Make a list of all your money worries. Where does “Too much spare cash” rank?
If having surplus cash piling up uninvited doesn’t seem like a pressing concern, then the entrepreneurs running today’s leading automated investing services would like a word with you.
Companies such as the pugnacious rivals Betterment and Wealthfront would apparently rather snipe at one another than express agreement. Yet these fast-growing services – which offer easy, low-cost online investment accounts – strike the same note when it comes to the “risks” of having too much cash uninvested in the markets.
Betterment, in fact, is now launching a new feature that will constantly monitor a customer’s bank account and automatically move any cash above a preset target balance into his or her investment portfolio.
Called SmartDeposit, the tool fits with this burgeoning industry’s focus on automating each individual’s retirement-savings plan and monitoring it for adherence to investment models steeped in long-term market simulations and behavioral-finance theory.
While Schwab contends a cash reserve is prudent risk management, Nash focused on the potential lost market appreciation over an investing lifetime due to this “cash drag” – and the fact that the cash would be placed in bank deposits on which Schwab earns interest.
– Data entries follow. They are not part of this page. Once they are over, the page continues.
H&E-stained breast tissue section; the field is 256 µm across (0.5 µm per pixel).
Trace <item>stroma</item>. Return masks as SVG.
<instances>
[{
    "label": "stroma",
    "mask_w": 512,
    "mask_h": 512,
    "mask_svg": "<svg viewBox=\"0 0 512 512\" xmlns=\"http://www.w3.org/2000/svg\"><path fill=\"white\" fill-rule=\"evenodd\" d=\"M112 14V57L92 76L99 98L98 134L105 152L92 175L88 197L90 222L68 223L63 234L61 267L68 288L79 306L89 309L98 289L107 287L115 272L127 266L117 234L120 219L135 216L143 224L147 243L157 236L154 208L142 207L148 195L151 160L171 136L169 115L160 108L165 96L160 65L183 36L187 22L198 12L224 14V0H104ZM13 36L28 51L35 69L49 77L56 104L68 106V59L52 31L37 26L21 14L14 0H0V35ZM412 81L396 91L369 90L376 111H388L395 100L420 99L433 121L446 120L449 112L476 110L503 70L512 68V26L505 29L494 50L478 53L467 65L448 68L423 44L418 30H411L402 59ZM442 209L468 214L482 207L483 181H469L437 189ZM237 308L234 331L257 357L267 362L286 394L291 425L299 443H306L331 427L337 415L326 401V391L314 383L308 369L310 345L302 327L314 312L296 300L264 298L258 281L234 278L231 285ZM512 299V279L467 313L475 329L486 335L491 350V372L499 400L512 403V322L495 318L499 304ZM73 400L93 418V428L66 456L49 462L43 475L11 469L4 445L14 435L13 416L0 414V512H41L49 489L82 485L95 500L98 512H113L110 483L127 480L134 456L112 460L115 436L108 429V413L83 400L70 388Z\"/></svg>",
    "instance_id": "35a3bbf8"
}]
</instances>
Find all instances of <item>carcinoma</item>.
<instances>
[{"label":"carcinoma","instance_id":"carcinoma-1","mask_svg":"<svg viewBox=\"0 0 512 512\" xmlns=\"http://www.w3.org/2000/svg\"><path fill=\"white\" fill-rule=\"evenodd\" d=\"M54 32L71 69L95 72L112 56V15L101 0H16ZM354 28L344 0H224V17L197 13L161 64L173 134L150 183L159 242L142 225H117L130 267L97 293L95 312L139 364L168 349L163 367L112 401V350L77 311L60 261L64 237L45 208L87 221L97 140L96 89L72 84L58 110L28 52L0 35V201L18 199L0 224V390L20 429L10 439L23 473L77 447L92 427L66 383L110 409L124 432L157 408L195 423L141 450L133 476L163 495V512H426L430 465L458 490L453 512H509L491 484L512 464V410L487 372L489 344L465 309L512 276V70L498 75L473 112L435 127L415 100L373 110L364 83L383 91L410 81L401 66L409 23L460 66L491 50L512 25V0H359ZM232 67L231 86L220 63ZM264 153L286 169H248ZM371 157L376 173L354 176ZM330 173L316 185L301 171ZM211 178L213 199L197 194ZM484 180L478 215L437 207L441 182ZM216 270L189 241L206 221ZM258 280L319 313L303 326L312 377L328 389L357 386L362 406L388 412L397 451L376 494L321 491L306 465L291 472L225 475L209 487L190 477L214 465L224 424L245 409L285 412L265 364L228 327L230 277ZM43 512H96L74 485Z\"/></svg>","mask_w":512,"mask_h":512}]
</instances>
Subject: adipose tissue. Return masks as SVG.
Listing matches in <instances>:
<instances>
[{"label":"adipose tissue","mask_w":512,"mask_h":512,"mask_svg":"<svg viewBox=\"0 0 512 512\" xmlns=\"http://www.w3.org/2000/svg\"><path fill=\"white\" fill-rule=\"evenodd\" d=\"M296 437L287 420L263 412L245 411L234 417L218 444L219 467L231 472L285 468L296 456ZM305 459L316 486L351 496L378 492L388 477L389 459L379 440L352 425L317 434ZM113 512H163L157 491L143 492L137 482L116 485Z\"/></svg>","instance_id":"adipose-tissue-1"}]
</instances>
One interesting element of Betterment’s SmartDeposit idea is that it runs somewhat counter to a dominant trend in the brokerage industry in recent years of “sweeping” excess cash from brokerage accounts into FDIC-insured deposits. While this can be of slight help to clients in times when deposits pay interest, it’s of substantial benefit to the firms themselves, which can earn a spread on those customer cash balances.
Overriding human emotion
The hostility of the so-called robo-advisors toward cash gets to the core of their approach to money management.
These companies distill market history and finance theory into multi-decade return assumptions for all asset classes, which then feed algorithms to drive individual asset allocations -- integrating clients’ risk tolerance as determined by brief questionnaires completed in the account-opening process.
Their models reflect the reality that long-term investing success is determined mostly by maximizing saving over long periods and investing the money at low cost.
Betterment and Wealthfront have grown quickly from small bases, as their message captures both the powerful trend toward low-cost index-fund investing and the broader encroachment of software replacing or mediating among human-provided services.
Yet the resonance of this sales pitch among retail investors has no doubt been helped by the fact that these firms came on the scene near the start of the current bull market in stocks.
“Cash drag” is not something most humans – who suffer from ingrained “loss aversion” tendencies – view as an evil during bear markets.
While the Betterments and Wealthfronts of the world are trying to (quite literally) encode smart investing behavior into their services to override inherent human tendencies, traditional advisors insist that reading each personal situation and managing anxieties is a central way they earn their (higher) fees.
Players such as Personal Capital, for instance, seek to marry these approaches with a high-tech financial-planning engine free to everyone and human financial advisors who clients can call upon as needed.
While this industry is often depicted as being consumed by a man-versus-machine battle, there is a continuum of needs and services that people can choose among. And interestingly, the fiercest competitive rhetoric is flying between Betterment and Wealthfront, which are locked in a contest of prickly one-upmanship.
Wealthfront’s Nash last week wrote a blog post skewering Betterment by name for an account-maintenance fee charged to some clients who don’t use auto-deposit. Betterment founder Jonathan Stein parried with an aggressive “fact-check” post that also made a point of belittling Wealthfront’s growth rate and pedigree.
It’s as if these companies are trying to wrest the moral high ground that both of them can legitimately occupy together.
As financial advisor and author Meb Faber of Cambria Investment Management recently pointed out, these are fortunate times for investors given the wide availability of smart, cheap and easy portfolio management services such as those offered by Betterment and Wealthfront.
In the crucial ways, they are very much the same, even if Wealthfront cloaks itself in Silicon Valley disruption and Betterment is a New York-based innovator whose founder came out of the banking technology realm.
Their sniping is reminiscent of the observation known as Sayre’s law, often applied to faculty politics: “In any dispute the intensity of feeling is inversely proportional to the value of the issues at stake.”